The data.gov.uk linked data project found itself in need on an ontology or vocabulary to support linked data publishing of government organizational information. A check for existing ontologies didn’t turn up an ideal solution so we decided to develop one.

This is the first of a series of posts describing the process we went through to do so. It is not a tutorial on ontology design but hopefully will give some guidance and hints for people in a similar situation. It also documents what we did, which might help to answer “why did you do it that way?” questions in future. 🙂

For anyone who is looking for a tutorial on ontology design then I’d recommend:

  • as an introduction, use the classic Ontology 101
  • for high level design criteria then see the five core principles in Gruber
  • for a methodology, based on philosophical principles but leads to practical issues to consider, see OntoClean
  • for design patterns to help keep a large ontology modular and maintainable see Rector
  • for further study then look at Sowa; Semantic Web for the Working Ontologist gets good reviews but I’ve not read it yet

Requirements

First we need to figure out what the ontology has to cover. For this we need to both scope the domain and develop some informal or formal “competency questions”.

Aside: When developing a data schema you need to know a lot of details of the application so that you can optimize the schema for the data access paths needed for the application. An ontology is not a data schema, it is supposed to directly model the domain concepts and be independent of low level representation issues. So it’s tempting to think that once you know the domain you can just start modeling. However, an ontology is never some neutral Platonic ideal, an ontology is coloured by your modeling perspective and there are always lots of decisions about how deeply to model something. In this case we are developing a vocabulary which will directly define the RDF representation for some data, not a pure ontology, so ease of query is indeed a factor.

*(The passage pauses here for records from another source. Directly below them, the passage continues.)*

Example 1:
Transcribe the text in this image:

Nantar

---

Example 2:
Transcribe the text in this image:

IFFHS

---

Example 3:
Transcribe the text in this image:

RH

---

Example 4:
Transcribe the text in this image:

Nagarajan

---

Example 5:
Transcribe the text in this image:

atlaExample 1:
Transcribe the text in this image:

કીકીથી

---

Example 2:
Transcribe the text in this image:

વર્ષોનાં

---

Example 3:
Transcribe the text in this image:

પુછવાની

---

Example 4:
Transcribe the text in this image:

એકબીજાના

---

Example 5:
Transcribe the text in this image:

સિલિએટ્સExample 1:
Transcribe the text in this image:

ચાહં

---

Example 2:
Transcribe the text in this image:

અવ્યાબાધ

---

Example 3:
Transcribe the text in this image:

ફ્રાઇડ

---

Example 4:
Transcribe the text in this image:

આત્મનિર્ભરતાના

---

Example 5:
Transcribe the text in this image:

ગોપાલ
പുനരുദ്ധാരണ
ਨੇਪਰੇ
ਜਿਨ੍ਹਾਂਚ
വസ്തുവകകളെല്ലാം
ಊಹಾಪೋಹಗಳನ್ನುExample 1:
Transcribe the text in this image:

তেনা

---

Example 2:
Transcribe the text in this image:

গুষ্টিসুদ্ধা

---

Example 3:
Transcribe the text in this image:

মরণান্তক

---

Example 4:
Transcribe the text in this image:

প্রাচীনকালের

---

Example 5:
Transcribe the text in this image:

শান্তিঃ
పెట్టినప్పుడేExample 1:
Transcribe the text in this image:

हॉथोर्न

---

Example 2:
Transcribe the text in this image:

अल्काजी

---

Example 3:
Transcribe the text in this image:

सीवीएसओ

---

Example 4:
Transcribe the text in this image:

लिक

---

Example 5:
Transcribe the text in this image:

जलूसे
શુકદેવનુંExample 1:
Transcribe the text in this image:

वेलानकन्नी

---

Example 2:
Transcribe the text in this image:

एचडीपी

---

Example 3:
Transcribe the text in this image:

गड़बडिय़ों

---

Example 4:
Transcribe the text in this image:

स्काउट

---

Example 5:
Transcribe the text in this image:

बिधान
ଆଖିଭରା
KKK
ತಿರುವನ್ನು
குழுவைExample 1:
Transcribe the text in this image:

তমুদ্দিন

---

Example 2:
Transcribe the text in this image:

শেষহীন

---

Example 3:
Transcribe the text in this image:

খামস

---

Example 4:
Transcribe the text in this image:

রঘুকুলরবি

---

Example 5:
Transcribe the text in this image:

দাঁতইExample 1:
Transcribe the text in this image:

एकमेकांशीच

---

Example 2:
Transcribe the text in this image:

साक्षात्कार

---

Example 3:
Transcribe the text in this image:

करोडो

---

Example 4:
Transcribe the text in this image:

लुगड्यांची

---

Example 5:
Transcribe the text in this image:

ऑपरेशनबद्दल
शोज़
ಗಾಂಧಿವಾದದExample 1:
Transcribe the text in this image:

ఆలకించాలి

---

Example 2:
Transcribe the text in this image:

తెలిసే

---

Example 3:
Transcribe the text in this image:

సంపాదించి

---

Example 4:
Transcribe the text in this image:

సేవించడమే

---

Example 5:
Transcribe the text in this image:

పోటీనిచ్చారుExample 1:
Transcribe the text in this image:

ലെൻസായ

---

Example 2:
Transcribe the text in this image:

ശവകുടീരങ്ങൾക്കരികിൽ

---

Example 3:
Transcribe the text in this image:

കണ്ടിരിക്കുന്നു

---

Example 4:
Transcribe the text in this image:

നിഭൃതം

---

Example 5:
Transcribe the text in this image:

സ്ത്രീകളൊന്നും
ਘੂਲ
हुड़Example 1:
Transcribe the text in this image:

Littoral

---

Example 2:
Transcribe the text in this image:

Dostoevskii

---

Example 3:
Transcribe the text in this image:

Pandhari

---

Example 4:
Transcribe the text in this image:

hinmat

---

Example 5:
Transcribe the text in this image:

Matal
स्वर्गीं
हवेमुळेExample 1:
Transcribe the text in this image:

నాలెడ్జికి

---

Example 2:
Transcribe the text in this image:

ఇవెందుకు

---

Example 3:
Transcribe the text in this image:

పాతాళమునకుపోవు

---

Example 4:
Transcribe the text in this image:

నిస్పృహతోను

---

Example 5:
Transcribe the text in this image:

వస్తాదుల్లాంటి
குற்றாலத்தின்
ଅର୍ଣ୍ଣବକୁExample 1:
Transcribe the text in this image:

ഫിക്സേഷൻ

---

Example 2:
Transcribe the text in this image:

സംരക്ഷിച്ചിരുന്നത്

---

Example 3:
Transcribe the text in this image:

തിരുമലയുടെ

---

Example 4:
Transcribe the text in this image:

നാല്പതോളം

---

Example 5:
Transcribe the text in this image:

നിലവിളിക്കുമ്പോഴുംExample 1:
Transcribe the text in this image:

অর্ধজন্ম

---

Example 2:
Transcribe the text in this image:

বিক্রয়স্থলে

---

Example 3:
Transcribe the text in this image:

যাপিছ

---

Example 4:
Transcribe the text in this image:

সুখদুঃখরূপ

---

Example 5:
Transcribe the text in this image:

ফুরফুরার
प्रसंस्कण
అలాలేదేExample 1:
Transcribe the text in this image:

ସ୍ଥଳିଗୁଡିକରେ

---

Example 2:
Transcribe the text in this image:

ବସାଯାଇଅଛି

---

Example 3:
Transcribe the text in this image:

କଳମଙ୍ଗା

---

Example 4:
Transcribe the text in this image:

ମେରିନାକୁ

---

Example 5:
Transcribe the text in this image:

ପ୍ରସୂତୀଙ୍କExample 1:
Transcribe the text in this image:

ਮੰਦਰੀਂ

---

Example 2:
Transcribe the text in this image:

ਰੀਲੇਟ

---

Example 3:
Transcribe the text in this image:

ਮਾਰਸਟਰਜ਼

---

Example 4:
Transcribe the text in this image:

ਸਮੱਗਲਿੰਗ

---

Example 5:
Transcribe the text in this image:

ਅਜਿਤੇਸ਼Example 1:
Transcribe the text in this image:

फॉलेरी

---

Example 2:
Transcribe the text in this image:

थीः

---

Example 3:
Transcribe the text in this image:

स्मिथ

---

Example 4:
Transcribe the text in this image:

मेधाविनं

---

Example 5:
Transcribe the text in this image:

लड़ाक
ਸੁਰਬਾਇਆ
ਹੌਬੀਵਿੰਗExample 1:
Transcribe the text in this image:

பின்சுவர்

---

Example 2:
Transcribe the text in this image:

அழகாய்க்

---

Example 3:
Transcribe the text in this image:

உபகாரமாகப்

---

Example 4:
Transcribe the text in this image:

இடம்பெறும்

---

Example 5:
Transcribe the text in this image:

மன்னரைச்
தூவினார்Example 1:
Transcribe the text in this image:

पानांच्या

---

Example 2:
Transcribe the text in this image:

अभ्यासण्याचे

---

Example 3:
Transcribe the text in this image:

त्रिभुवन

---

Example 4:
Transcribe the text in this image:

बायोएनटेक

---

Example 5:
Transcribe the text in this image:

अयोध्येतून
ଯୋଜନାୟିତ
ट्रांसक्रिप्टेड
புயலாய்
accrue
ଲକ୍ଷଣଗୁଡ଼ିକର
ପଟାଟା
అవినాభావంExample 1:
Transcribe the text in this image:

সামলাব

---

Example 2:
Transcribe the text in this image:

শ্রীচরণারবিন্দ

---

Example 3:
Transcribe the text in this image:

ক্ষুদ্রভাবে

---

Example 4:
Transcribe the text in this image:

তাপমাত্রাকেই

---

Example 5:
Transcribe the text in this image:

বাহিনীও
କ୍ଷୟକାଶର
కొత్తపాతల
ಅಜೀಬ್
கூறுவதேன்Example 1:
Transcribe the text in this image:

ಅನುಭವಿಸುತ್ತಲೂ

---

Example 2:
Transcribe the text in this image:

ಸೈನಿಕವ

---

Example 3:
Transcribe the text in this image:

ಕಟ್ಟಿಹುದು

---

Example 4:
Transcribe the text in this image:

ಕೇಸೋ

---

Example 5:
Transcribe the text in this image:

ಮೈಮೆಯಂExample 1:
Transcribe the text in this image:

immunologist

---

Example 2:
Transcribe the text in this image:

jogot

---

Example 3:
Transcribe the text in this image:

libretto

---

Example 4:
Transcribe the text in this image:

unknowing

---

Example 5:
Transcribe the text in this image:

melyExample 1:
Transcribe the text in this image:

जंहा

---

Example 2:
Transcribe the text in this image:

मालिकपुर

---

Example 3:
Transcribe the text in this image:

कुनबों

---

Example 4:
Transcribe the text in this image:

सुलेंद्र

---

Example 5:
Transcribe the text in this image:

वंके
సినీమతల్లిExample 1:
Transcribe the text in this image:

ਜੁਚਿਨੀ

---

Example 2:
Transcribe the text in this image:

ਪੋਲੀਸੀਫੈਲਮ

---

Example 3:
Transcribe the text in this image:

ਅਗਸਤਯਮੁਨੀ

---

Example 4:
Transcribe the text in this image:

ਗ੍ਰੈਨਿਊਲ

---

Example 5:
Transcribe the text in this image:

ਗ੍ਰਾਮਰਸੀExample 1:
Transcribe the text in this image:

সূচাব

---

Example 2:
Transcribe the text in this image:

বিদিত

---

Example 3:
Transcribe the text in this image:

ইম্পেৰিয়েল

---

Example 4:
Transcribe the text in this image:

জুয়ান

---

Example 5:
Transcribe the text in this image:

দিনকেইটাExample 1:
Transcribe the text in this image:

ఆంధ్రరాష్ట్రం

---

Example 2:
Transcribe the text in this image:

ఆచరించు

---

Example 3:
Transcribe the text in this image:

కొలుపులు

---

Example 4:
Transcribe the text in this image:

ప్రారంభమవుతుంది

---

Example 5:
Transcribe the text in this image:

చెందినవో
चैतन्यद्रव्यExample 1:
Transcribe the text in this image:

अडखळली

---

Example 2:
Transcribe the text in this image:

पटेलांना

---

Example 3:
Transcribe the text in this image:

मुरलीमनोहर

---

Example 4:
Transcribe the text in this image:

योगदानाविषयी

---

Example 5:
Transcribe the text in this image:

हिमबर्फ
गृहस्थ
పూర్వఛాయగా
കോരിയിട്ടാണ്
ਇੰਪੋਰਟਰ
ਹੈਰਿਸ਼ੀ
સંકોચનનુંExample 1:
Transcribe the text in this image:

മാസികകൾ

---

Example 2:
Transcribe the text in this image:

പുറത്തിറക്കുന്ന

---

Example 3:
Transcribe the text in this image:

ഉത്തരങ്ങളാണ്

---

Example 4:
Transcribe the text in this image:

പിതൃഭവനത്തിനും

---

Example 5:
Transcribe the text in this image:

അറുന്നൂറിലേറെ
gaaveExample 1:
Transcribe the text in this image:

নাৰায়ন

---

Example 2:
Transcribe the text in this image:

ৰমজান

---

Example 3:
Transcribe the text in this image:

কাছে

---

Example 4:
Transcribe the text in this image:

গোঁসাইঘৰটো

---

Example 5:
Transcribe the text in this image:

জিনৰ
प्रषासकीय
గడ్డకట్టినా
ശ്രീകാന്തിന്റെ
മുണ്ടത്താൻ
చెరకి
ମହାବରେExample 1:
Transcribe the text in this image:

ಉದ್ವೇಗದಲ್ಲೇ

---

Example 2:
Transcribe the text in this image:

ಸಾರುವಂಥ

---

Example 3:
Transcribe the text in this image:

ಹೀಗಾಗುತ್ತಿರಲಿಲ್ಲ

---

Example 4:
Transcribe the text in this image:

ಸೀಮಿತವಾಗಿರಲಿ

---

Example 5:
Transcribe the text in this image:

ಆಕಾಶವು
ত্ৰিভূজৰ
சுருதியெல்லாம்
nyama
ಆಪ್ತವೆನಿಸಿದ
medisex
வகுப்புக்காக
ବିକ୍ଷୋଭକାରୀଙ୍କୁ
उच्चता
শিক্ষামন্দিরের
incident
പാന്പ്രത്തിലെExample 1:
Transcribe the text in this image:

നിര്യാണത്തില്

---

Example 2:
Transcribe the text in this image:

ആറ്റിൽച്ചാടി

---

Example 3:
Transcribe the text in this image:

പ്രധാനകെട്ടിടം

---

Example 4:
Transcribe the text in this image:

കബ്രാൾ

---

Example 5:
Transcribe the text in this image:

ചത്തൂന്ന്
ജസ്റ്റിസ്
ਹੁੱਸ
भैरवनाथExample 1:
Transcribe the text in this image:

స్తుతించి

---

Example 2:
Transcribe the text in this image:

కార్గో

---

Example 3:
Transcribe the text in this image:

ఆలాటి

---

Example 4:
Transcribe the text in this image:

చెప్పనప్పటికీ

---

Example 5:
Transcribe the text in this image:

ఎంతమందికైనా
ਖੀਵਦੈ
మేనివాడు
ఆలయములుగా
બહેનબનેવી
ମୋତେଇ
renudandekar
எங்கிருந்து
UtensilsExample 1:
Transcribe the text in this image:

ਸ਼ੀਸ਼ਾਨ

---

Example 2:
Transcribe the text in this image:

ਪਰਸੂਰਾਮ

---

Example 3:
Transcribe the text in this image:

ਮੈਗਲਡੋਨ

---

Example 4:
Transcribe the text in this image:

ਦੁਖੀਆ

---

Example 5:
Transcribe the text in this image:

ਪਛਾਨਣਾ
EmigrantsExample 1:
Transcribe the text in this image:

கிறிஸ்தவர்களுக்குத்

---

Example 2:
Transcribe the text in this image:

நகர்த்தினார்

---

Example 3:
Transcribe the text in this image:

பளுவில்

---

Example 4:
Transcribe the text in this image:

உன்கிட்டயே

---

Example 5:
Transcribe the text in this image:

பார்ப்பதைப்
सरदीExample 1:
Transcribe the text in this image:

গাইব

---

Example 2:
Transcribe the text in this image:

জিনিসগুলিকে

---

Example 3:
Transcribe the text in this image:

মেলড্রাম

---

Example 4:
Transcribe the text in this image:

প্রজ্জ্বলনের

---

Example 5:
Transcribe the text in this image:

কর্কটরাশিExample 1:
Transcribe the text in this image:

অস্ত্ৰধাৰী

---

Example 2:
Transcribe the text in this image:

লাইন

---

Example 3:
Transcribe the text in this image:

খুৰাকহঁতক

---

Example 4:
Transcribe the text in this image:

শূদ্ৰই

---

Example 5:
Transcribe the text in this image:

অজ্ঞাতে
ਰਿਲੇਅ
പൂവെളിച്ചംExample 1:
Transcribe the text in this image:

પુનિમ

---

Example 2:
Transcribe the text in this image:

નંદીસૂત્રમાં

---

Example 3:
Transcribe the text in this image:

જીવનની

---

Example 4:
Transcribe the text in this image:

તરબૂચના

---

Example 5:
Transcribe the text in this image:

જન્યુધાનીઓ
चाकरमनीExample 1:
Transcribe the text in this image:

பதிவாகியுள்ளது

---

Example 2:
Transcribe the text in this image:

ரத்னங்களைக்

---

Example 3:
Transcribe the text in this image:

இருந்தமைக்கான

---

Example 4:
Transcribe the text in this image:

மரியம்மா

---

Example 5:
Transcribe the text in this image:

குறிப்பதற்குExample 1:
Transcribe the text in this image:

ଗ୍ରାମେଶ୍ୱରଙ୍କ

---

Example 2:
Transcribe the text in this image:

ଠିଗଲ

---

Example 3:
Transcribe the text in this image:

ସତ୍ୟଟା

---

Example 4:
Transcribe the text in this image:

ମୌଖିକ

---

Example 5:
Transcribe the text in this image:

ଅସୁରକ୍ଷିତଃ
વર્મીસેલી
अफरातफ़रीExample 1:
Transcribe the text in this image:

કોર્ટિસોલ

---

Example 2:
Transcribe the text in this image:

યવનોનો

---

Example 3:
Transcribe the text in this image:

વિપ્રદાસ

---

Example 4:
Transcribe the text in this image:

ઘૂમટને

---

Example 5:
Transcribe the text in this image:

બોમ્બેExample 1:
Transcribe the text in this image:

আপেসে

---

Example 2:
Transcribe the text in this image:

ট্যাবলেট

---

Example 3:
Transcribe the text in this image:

In this case the domain is organizational structure. The intended application is for publishing UK Government information but we want the ontology to be independent of the details of government structure. The aim is to have a simple, reusable core which can be specialized to particular organizational situations.

The concepts we need to cover include:

  • organizational structure
    • notion of an organization
    • decomposition into sub-organizations and groups
    • maybe some relationships between organizations
  • reporting structure
    • people reporting structure within an organization
    • roles, relationship between person and organization, such as “head of”
    • attributes of those roles
    • people fulfilling the roles and attributes of that (e.g. salary)
  • location information
    • sites, buildings, locations within buildings
    • virtual locations (registered addresses, virtual offices)?

We might also want:

  • organizational purpose and responsibilities
  • organizational history (merger, renaming, repurposing)

Initial competency questions are probably things like:

  • who is the head of organization The National Archive?
  • where are they located?
  • what was their official salary in 2009?
  • who reports to Prith Banerjee within HPLabs?
  • who is the head of the IT department within HPLabs Bristol?
  • list all geographies in which HP Labs operates
  • is Distinguished Technologist in HP Labs a permanent tenured position or a rotating appointment?
  • which government department was previously responsible for universities?
  • which departments, if any, were merged to create DCSF?

[I’ve used concrete names to make the questions easier to read but the specific organizations and roles will come from the specializations, not the core ontology.]

In terms of design criteria we are interested in qualities such as:

  • focused and modular, minimum additional ontological commitments, should be possible to reuse the ontology with a range of others without conflict
  • small and easy learn
  • extensible so that we can generalize specialized versions for particular organizational settings
  • should lead to instance data that is easy to query, especially via the Linked Data API, this argues against heavy use of n-ary relationships

This first pass just gives us a rough sketch. As we start to pin things down with the stake holders the domain scoping and competency questions should evolve to reflect their needs.